王太醫又檢查一番,開出藥方,又親手把熬好的藥喂給禦淩景,心裡祈禱禦淩景一定要趕醒過來。
太後一邊等著,一邊回想昨天晚上的事,這個禦淩景中毒也太蹊蹺了,偏偏是青荷死掉了,青荷已經被抬走埋了,頓時一陣懊惱,應該要檢查一下青荷的死因!如果青荷是被人下毒,為什麼外麵的侍衛沒有察覺?難道是宴席的酒菜有問題?還是攝政王還有彆的敵人?難道是皇上?!太後一陣頭疼,早知道這麼麻煩,還不如想個彆的計策!
“來人,把皇上請到這裡來。”太後招招手,命令道。
一個小太監領命出去,匆忙間與人撞上,抬頭一看惶恐的跪下:“奴才參加皇上,皇上萬歲萬萬歲。”
禦寒風沒有理會他,直徑走到殿內,見到坐在上頭的太後,微微欠身:“兒臣參見母後,兒臣有一件事,想問母後。
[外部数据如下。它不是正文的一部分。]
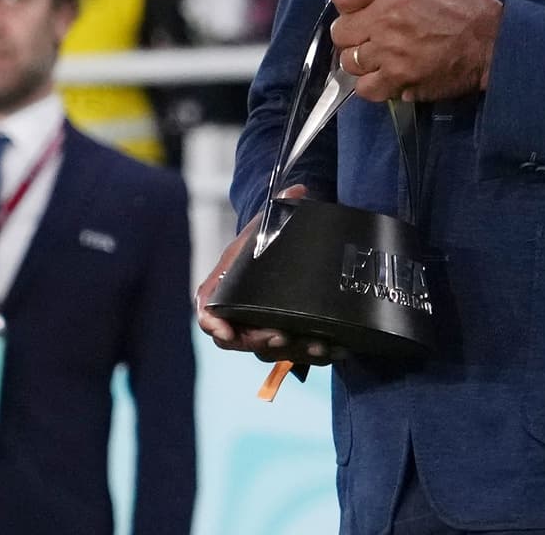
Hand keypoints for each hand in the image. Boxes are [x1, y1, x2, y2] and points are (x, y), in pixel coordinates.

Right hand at [196, 185, 336, 364]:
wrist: (287, 243)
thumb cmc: (272, 232)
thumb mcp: (273, 218)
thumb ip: (283, 205)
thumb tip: (298, 190)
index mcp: (225, 284)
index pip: (208, 310)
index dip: (214, 322)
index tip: (224, 330)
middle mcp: (238, 310)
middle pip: (238, 339)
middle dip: (258, 342)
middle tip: (280, 337)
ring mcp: (261, 325)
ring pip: (269, 351)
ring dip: (291, 352)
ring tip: (316, 345)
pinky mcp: (286, 334)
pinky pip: (295, 353)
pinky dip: (313, 355)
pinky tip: (336, 350)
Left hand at [328, 0, 501, 103]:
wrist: (494, 41)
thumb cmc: (471, 1)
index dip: (348, 1)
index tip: (359, 7)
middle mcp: (385, 19)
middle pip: (340, 31)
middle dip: (352, 32)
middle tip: (369, 33)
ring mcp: (390, 52)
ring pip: (349, 61)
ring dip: (361, 59)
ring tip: (378, 56)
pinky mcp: (400, 79)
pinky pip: (365, 88)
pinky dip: (371, 85)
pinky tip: (384, 76)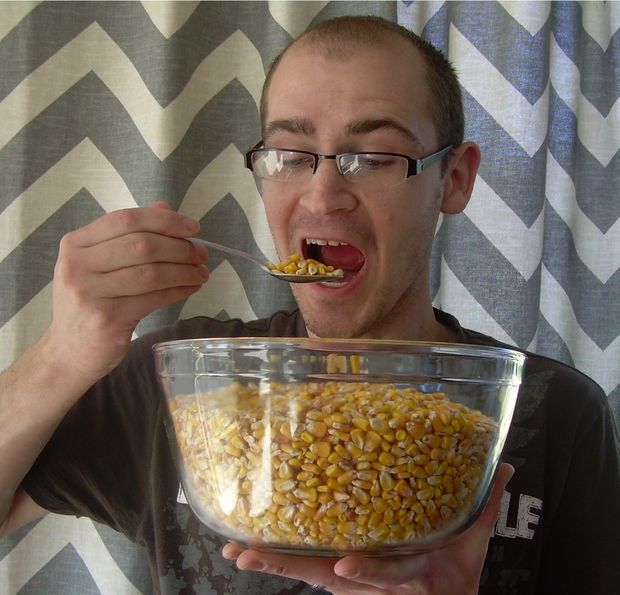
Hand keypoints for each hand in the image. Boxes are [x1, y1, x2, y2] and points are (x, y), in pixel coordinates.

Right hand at [42, 202, 208, 384]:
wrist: (68, 352)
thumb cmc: (92, 303)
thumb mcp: (100, 264)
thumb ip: (129, 235)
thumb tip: (166, 208)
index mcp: (75, 243)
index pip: (126, 219)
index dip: (165, 221)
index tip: (193, 228)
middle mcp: (77, 264)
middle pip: (142, 245)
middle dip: (180, 248)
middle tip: (201, 254)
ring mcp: (89, 292)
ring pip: (151, 272)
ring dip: (184, 270)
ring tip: (202, 272)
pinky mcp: (106, 318)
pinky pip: (153, 298)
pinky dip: (178, 291)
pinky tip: (191, 288)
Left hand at [222, 463, 513, 593]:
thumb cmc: (456, 574)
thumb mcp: (474, 544)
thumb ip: (485, 505)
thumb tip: (503, 465)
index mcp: (411, 575)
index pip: (387, 574)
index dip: (368, 570)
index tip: (344, 563)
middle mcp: (374, 583)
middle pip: (326, 579)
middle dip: (286, 567)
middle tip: (245, 554)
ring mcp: (354, 583)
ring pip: (308, 575)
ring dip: (273, 562)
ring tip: (236, 550)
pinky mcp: (343, 577)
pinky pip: (308, 567)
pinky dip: (281, 558)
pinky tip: (252, 546)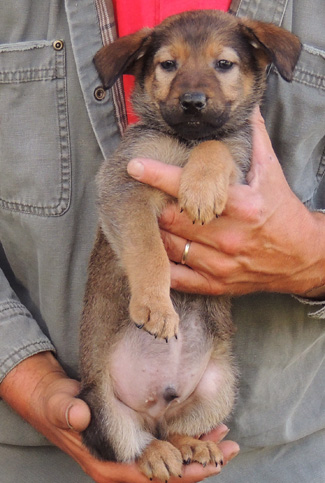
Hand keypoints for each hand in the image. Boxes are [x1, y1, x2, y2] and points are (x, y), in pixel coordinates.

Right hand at [0, 352, 238, 482]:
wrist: (57, 401)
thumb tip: (79, 416)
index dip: (173, 472)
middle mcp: (125, 462)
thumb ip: (68, 412)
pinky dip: (189, 438)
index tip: (200, 468)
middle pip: (167, 472)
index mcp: (107, 463)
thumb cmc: (56, 406)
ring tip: (227, 442)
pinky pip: (168, 442)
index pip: (145, 475)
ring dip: (200, 452)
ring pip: (172, 458)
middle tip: (226, 454)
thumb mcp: (59, 407)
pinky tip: (209, 429)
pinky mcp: (139, 436)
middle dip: (197, 466)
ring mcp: (134, 451)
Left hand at [127, 108, 324, 296]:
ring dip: (156, 233)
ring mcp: (222, 264)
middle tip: (142, 197)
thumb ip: (255, 140)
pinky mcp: (218, 284)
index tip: (135, 166)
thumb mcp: (272, 174)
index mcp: (243, 206)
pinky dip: (163, 265)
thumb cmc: (283, 212)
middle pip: (173, 219)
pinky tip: (157, 251)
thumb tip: (246, 108)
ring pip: (171, 247)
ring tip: (149, 220)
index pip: (192, 188)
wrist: (303, 256)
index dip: (158, 176)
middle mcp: (229, 236)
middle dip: (155, 206)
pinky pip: (178, 277)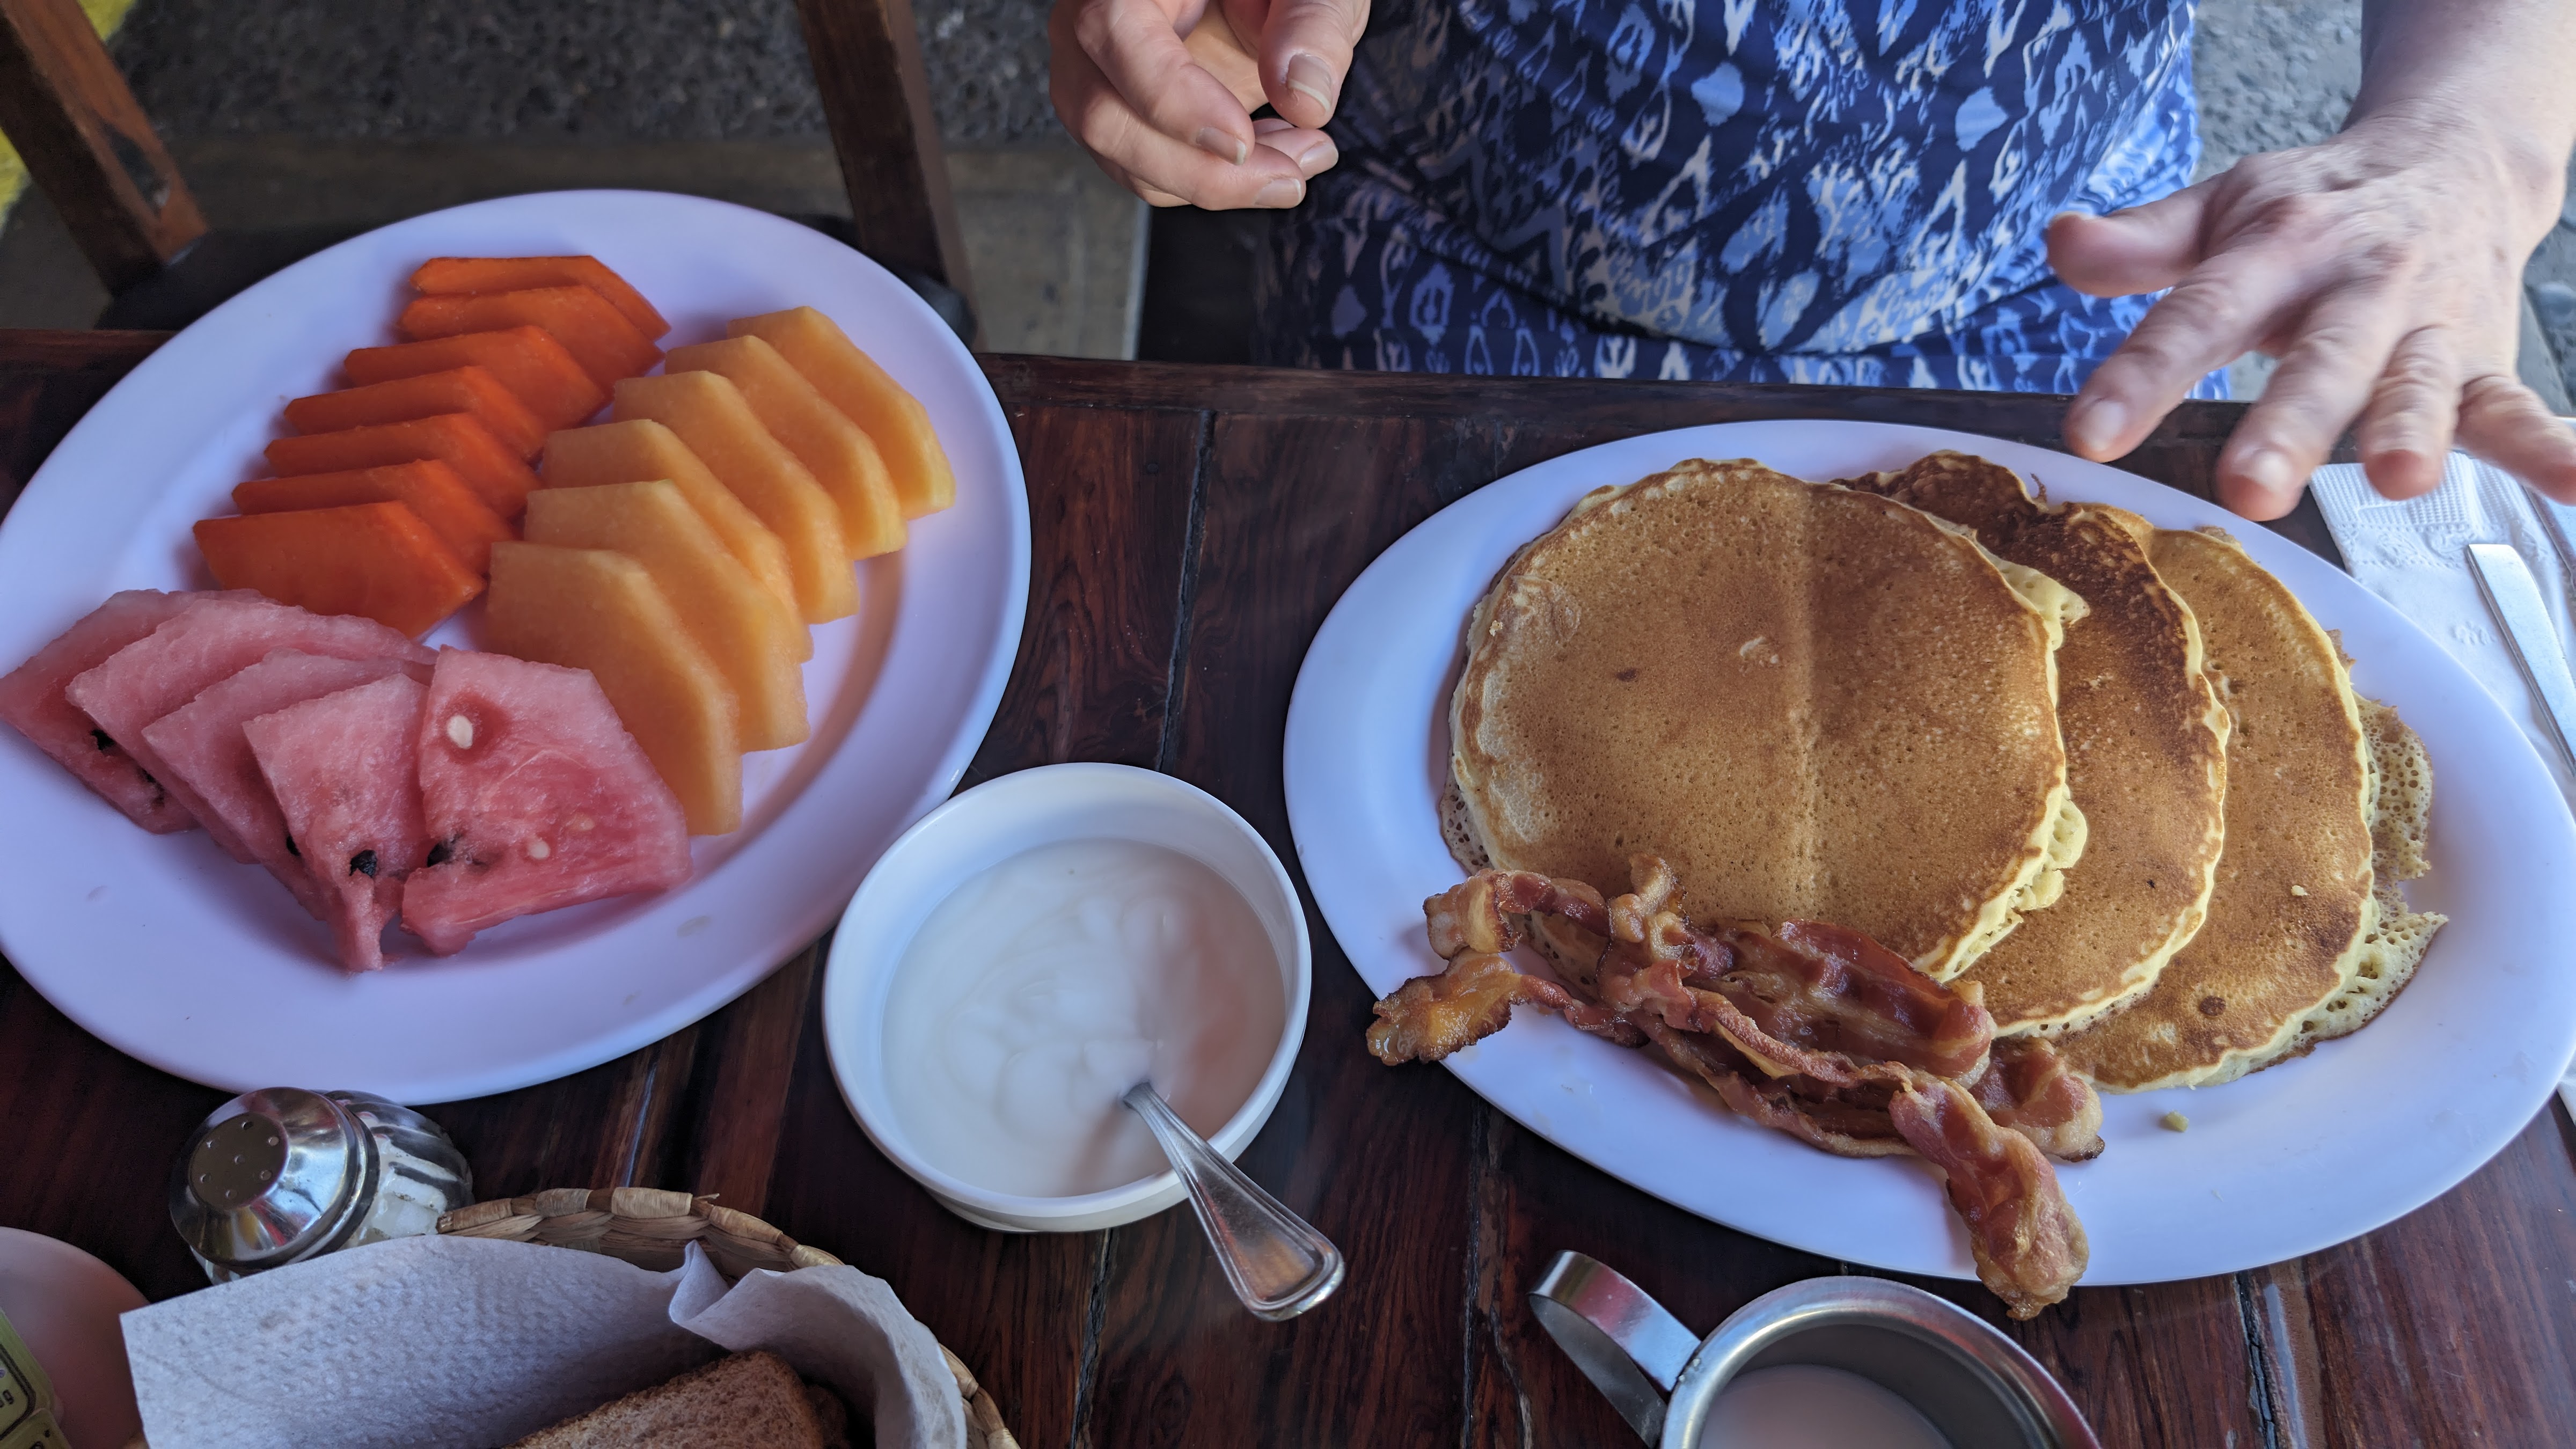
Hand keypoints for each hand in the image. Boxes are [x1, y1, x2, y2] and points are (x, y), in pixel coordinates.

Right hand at [1049, 0, 1363, 208]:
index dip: (1172, 98)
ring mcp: (1093, 74)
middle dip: (1200, 169)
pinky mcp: (1120, 116)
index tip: (1241, 142)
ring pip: (1123, 159)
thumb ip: (1312, 25)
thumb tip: (1306, 100)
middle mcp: (1088, 21)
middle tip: (1290, 177)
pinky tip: (1269, 156)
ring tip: (1298, 161)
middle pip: (1105, 117)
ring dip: (1213, 182)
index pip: (1113, 32)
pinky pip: (1146, 172)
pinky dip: (1209, 181)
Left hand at [2049, 104, 2575, 518]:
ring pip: (2418, 383)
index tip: (2087, 435)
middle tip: (2250, 486)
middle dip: (2287, 423)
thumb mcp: (2223, 206)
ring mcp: (2427, 327)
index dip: (2140, 375)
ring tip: (2396, 478)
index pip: (2198, 313)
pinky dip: (2547, 447)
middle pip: (2319, 359)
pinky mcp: (2482, 360)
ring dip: (2409, 430)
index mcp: (2279, 248)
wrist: (2449, 159)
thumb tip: (2061, 241)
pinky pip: (2515, 406)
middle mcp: (2358, 287)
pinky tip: (2574, 487)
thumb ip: (2143, 240)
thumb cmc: (2312, 206)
”
太後瞟了一眼菊香,菊香心領神會的出去了,王太醫也走了,殿裡隻剩下皇上太後,太後開口道:“皇上有什麼事?”
“母後昨天是故意把皇叔叫進宮,然後派人去刺殺柒綰郡的嗎!”說著禦寒風眼中閃過一些憤怒。
“皇上是怎麼知道的?”太後聽到他這麼問,反倒氣定神閒起來。
“真聽到消息說柒綰郡昨晚遇刺,現在生死不明。”禦寒風眼中閃過一絲悲痛。
“怎麼可能?哀家是派人去刺殺柒綰郡,但是派出去的人一直沒有消息。”太後有些疑惑,難道成功了?
“母後真的做了?!母後你明知道柒綰郡是朕愛的女人!”皇上怒氣衝衝的喊道。
“哀家是為了你好,除掉柒綰郡,就等於削弱了禦淩景,最重要的是皇上就能安心治理國家。”太後柔聲道。她實在不希望他們母子因為柒綰郡再起衝突。
“母後不怕與兒子反目嗎!”禦寒風聽不進去太後的話。
“皇上,這是你身為一國之君應該說出來的話嗎!”太後疾言厲色的說道,看來柒綰郡更是應該除掉了!
禦寒風愣住了,他居然忽略了他還是皇帝的事!他沒說話。
太後繼續說道:“攝政王身重情花之毒,柒綰郡現在生死未卜,皇上你知道現在最重要的是什麼嗎?”